NeurIPS Paper by Asst. Prof. Eric Jonas Delegates Spectroscopy to the Machines

February 04, 2020

It’s a rite of passage for every organic chemistry student: learning the difficult, laborious process of decoding spectroscopy data. For over 150 years, scientists and students have squinted at the peaks and valleys produced by these techniques in order to determine the molecular structure of a mystery sample. And in the computer age, many researchers have attempted to automate this “molecular fingerprint” analysis, with only limited success. 

But recent advances in machine learning, simulation, graph theory, and other computational approaches may have finally paved the way for automation of this chemistry lab linchpin. In a paper presented at the 2019 NeurIPS meeting, UChicago CS Assistant Professor Eric Jonas described a new technique for reading nuclear magnetic resonance (NMR) spectra, opening up new possibilities for chemical analysis and the design of new molecules using a “self-driving spectrometer.” 

“I think in the future, the ability to hand-read spectra will be much less important,” Jonas said. “It's such a natural fit for machine learning and such an important area for science.”

Jonas’ paper, “Deep imitation learning for molecular inverse problems,” tackles what’s typically a one-way street between molecules and their spectra. If you know a given molecule’s structure, scientists (or computers) can very accurately predict the spectroscopy results a measurement will produce. But the reverse situation, where a scientist is handed spectroscopy data and asked to deduce the original structure, is far more difficult and time-consuming.  

“When you make a spectroscopic measurement of a molecule, it's going to tell you lots of things about, say, the bonds in that molecule or the local electronic environment of a particular nucleus,” Jonas said. “You get a lot of these different pieces of information, but putting those pieces of information back together is of course the hard part. That’s what chemists spend a lot of their day doing.”

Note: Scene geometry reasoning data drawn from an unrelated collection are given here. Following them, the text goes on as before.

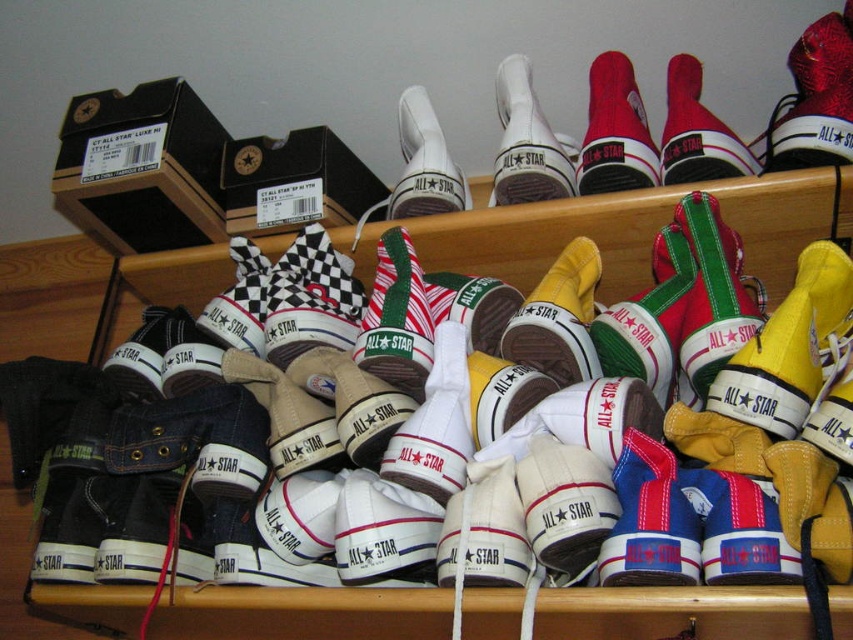
Question: Can you confirm if green canvas sneaker at center is bigger than red canvas sneaker at upper center?

Choices:
 (A) yes
 (B) no

Answer: (B)

Question: Does white canvas shoes at upper center appear on the right side of matte black sneaker at upper right?

Choices:
 (A) no
 (B) yes

Answer: (A)

Question: Considering the real-world distances, which object is closest to the white canvas shoe at center?

Choices:
 (A) matte black sneaker at upper right
 (B) black cardboard box at upper center

Answer: (B)

Question: Does white canvas shoes at upper center have a greater width compared to black cardboard box at upper center?

Choices:
 (A) yes
 (B) no

Answer: (A)

Question: Which of the following is the farthest from the observer?

Choices:
 (A) red canvas sneaker at upper right
 (B) matte black sneaker at upper right
 (C) black cardboard box at upper center

Answer: (C)

Question: Which of the following is the farthest from the observer?

Choices:
 (A) (532, 196)
 (B) (80, 102)
 (C) (805, 145)

Answer: (B)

But those same frustrations make reading spectroscopy data a natural candidate for machine learning. In the same way that an image classification neural network learns its own “rules” for determining whether a photograph is a dog or a cat, a similar model could figure out how to interpret the features of a spectra and make an educated guess about the structure it encodes. The problem, as with many machine learning applications, is finding enough data to train the model; for nuclear magnetic resonance spectroscopy, accurately measuring just one sample can take minutes to hours.

To remedy this shortage, Jonas and colleagues at De Montfort University in the UK first created a “fast-forward model” that created synthetic spectra data for over one million molecules. He then used that data to train a deep neural network, drawing upon imitation learning — a variant of reinforcement learning — to improve its accuracy in assembling molecular structures that fit the data input. 

“There's a very close mapping between the kind of problems that we think about for machine learning for graphs and the way we think about these kind of spectroscopic measurements,” Jonas said. “Part of our insight was recognizing that sequentially building a molecule where you have a known true answer can be treated as an imitation learning problem. I can show the model a tremendously large number of examples where I say, here's the partially assembled molecule, and here's the list of correct next edges. And it just has to learn how to go from a partially-completed molecule and observed spectral data to the right next edge.”

The novelty of that approach earned Jonas and the paper a spot at the 2019 Neural Information Processing Systems (NeurIPS) conference, one of the leading gatherings for machine learning research. But with some additional refinements, he hopes the technique will most significantly impact chemistry and other biological and physical sciences. 

Currently, the model only works on molecules made up of the four most common elements: carbon, hydrogen, oxygen, and nitrogen. But a system that can accurately and rapidly identify even small molecules could dramatically accelerate work in microbiome research, drug discovery, and other areas in perpetual search of new chemical structures. Automating the analysis of spectra could also open up a more active discovery process, where spectrometers not only provide measurements but also suggestions of where to look next in the pursuit of molecules with useful properties. 

“If we can develop algorithms that are good enough to understand the spectra, then we can start developing algorithms that are good enough to figure out the right next measurements to make,” Jonas said. “We're all very excited about the direction that active learning can potentially take us for this kind of scientific instrumentation.”